▶ **本文抜粋**
──────

それだけに米国務省は「シリアに承諾を求めてはいない。攻撃の通告をし(米軍機に対し)戦闘行動を取らないよう警告をした」と言う。だがこの通告に対しシリアが「そのご努力を支持します」と答えたのだから承諾と同然だ。
航空攻撃だけで「イスラム国」打倒ができないのは明白で、地上攻撃が不可欠。だが、オバマ大統領は「地上部隊の派遣は決してない」と言明している。米国内では「自由シリア軍への援助を増加して兵力を強化すべきだ」との論が有力だが、すでに弱体化して士気も低い部隊に資金を出しても、意気の上がる「イスラム国」を圧倒することはまず期待できない。「米国の傭兵」と見られては致命的弱点になるのだが、米国人にはそれがわからないのだ。
トルコ陸軍は兵力40万人、戦車4000両を有し強力だ。が、トルコは米国同様これまでシリアの反政府勢力を支援してきたから、「昨日の友は今日の敵」として戦うのは政治上まずい。もしシリアの許可なくトルコが軍を入れれば、シリア軍に攻撃されることも気にしながら「イスラム国」と戦うことになるから御免こうむりたいだろう。
クルド人はトルコ、イラク、イラン、シリアの国境が接する地帯に住み、独立を悲願とするから、これまで反イラン、反サダム・フセイン、反シリアで、米国人から見ればつねに味方だった。それだけに米国はクルド人への支援は積極的に行ってきたが、2500万人ほどのクルド人のうち最多の約1150万人はトルコ東部に住む。トルコは長年その独立運動を抑圧し、クルド人によるテロの対象ともなってきたから、米国がクルド人の武力を強化することには警戒的で、クルド兵とともに戦うとは考えにくい。イラクの「ヌスラ戦線」はシリア軍とも「イスラム国」とも戦ってきたが、アルカイダに忠誠を誓っているテロ集団と米国が組むわけにもいくまい。

──────

▶ **作業内容 1**
シリア情勢の記事のうち、「それだけに米国務省は「シリア」から「人にはそれがわからないのだ。」まで(両端を含む)を書き直してください。その際、「米国務省」を「米国政府」に置き換えてください。
▶ **作業内容 2**
シリア情勢の記事について、次の問いに答えてください。
(a) トルコ陸軍の兵力と戦車の数はそれぞれいくつですか。
(b) 約2500万人のクルド人のうち、最も多い約1150万人が住んでいるのはどこですか。
(c) 地上部隊の派遣について、オバマ大統領は何と言明していますか。
▶ **作業内容 3**
シリア情勢の記事を、最後の文に続けて書き進めてください。

(保存済みデータ項目)
──────

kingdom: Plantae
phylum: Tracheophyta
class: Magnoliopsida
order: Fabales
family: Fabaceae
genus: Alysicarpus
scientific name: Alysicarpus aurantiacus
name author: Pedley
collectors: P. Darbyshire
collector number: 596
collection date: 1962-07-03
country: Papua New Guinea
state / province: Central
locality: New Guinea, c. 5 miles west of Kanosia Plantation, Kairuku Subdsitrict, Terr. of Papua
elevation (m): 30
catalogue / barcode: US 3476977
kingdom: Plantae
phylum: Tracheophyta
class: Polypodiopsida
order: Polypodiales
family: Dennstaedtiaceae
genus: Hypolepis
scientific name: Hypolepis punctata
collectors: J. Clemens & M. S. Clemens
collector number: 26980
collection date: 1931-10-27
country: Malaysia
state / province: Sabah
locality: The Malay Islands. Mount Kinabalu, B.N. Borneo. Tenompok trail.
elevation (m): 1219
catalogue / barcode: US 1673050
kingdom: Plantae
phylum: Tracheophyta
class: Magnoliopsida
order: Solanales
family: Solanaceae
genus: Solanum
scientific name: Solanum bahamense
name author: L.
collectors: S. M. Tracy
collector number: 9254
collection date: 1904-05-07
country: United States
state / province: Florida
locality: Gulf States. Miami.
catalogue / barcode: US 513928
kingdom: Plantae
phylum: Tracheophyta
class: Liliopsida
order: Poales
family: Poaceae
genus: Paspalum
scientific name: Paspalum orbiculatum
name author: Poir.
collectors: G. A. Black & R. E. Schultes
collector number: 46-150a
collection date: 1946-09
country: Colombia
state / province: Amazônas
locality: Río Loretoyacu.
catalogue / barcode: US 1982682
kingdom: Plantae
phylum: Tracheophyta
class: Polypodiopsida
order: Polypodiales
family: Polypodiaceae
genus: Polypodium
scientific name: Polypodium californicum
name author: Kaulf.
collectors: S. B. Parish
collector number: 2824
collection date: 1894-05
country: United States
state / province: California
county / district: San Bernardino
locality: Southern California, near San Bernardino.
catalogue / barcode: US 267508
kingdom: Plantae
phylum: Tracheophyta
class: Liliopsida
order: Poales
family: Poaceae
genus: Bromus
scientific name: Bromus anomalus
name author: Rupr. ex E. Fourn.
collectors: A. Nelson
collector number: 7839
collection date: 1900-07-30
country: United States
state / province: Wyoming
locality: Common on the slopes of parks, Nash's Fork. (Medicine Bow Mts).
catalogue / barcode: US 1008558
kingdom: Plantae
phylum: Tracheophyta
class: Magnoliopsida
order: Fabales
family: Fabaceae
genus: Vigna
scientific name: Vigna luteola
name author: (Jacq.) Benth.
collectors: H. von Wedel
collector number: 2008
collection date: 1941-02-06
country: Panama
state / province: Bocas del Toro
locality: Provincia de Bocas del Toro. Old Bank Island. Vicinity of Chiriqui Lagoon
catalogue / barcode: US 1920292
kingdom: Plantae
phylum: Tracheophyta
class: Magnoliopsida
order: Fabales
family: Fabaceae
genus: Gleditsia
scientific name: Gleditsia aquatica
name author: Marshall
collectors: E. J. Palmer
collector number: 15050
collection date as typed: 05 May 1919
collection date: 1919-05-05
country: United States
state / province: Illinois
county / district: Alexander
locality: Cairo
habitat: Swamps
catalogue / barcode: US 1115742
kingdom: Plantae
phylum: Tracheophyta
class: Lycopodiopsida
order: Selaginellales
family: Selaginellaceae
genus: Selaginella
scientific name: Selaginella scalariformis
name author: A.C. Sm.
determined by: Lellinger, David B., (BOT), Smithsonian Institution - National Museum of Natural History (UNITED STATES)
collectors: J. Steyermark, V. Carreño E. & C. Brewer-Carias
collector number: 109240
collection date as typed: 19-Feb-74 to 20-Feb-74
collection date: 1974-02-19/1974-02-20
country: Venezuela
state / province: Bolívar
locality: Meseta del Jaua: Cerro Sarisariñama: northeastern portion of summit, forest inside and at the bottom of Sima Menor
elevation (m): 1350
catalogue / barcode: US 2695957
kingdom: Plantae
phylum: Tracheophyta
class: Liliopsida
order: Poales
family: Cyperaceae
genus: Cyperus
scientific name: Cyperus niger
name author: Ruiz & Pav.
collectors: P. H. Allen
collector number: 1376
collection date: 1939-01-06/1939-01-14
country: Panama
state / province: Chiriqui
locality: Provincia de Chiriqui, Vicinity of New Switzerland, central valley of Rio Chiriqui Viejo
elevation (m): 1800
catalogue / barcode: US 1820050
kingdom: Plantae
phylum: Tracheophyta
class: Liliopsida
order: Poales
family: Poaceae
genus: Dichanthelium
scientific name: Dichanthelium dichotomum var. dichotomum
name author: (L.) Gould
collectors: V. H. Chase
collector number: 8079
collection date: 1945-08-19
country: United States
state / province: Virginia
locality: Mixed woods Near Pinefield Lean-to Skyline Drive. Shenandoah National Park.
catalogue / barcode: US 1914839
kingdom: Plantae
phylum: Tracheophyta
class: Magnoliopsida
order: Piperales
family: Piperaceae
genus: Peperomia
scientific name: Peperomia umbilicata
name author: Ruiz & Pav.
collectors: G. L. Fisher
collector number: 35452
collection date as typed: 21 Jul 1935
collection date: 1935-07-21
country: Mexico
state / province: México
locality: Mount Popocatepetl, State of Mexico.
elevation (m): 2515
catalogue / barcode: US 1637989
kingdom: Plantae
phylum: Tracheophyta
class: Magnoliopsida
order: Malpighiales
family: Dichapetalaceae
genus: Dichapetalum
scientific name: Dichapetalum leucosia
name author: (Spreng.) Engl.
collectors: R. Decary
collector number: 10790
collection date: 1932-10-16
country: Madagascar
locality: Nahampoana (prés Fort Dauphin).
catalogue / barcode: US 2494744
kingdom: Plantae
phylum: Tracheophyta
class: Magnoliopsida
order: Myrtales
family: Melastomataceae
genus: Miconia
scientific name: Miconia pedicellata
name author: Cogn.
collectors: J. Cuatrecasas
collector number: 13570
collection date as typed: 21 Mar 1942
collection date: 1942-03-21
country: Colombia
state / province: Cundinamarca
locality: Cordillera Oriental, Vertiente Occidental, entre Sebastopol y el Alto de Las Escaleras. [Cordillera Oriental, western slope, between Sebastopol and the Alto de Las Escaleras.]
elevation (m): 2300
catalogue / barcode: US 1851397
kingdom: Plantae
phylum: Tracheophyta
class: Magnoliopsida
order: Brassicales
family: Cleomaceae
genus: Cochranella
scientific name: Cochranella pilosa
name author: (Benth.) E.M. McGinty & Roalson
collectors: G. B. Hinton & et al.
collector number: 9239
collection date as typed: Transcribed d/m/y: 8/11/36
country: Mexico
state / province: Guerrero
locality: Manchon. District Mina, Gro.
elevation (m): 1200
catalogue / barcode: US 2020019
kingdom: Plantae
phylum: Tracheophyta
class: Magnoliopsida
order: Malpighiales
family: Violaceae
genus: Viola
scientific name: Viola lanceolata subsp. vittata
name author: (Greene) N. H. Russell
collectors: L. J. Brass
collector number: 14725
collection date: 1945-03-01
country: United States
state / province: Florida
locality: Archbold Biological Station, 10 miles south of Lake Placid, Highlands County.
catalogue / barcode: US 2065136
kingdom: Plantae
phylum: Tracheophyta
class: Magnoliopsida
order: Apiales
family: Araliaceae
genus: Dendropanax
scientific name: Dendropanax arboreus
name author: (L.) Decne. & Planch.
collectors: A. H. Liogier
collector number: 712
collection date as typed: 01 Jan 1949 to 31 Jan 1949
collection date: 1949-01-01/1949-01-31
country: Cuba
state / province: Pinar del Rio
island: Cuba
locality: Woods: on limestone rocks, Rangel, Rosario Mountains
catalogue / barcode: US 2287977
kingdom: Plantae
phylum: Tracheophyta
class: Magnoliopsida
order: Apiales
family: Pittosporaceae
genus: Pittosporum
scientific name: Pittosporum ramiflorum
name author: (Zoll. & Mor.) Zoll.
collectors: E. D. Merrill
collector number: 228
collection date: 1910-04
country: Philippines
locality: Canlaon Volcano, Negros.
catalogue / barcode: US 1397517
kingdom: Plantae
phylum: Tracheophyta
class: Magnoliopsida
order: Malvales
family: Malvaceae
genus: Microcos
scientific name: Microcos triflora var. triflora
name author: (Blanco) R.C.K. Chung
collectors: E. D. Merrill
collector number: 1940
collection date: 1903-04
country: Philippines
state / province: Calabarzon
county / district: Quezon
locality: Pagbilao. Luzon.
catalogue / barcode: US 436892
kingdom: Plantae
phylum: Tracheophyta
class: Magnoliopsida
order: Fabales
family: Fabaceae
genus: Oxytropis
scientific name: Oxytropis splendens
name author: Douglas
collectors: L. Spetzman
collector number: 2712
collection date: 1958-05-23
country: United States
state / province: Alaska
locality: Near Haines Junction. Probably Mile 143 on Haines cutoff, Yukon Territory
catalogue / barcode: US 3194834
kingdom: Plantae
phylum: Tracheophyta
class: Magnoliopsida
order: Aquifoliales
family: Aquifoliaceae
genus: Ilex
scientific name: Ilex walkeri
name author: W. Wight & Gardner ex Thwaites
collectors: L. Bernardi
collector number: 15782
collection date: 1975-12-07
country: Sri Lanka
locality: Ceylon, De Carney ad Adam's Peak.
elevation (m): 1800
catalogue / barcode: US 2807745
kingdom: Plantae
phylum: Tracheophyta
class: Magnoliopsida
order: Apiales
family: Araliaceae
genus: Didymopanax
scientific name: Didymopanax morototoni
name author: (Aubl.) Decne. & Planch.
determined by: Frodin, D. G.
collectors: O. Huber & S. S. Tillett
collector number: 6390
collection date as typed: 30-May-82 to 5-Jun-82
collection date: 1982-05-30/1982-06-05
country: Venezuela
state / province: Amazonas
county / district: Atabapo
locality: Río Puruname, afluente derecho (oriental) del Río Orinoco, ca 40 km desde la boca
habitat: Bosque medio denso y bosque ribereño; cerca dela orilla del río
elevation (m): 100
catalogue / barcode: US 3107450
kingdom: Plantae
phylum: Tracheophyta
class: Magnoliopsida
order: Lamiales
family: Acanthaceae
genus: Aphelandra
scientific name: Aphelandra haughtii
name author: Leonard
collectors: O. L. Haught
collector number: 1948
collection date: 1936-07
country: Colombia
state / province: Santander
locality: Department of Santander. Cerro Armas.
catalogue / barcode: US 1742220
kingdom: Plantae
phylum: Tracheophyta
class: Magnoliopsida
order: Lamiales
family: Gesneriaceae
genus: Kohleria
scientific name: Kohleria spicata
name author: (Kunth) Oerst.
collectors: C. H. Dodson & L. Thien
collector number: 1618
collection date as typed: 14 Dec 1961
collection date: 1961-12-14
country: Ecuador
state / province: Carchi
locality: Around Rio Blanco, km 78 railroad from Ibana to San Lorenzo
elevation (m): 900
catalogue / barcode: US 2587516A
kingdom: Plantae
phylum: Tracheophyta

──────

▶ **解答欄 1**
それだけに米国政府は「シリアに承諾を求めてはいない。攻撃の通告をし(米軍機に対し)戦闘行動を取らないよう警告をした」と言う。だがこの通告に対しシリアが「そのご努力を支持します」と答えたのだから承諾と同然だ。
航空攻撃だけで「イスラム国」打倒ができないのは明白で、地上攻撃が不可欠。だが、オバマ大統領は「地上部隊の派遣は決してない」と言明している。米国内では「自由シリア軍への援助を増加して兵力を強化すべきだ」との論が有力だが、すでに弱体化して士気も低い部隊に資金を出しても、意気の上がる「イスラム国」を圧倒することはまず期待できない。「米国の傭兵」と見られては致命的弱点になるのだが、米国人にはそれがわからないのだ。

▶ **解答欄 2**
(a) 兵力は40万人、戦車は4000両です。
(b) トルコ東部です。
(c) 「地上部隊の派遣は決してない」と言明しています。

▶ **解答欄 3**
米国が「イスラム国」を倒そうとすれば、すでに鎮定を進めつつあるシリア軍と十分調整し、米軍機が空から攻撃する中、シリア陸軍が前進する戦略を取る以外に結局手はないと思える。ただそのためには、シリアに対しこれまで反政府派を支援したことを詫びざるをえないからつらいところだ。
また武力行使とともに「イスラム国」から原油を買わないようトルコなどが闇商人を取り締まり、資金源を断つことも必要だ。これと空と陸からの攻撃を併用すれば「イスラム国」は比較的短期に衰弱するはずだ。だが残党が各地に散ったり、帰国したりしてテロ活動をすることは想定しておかねばならない。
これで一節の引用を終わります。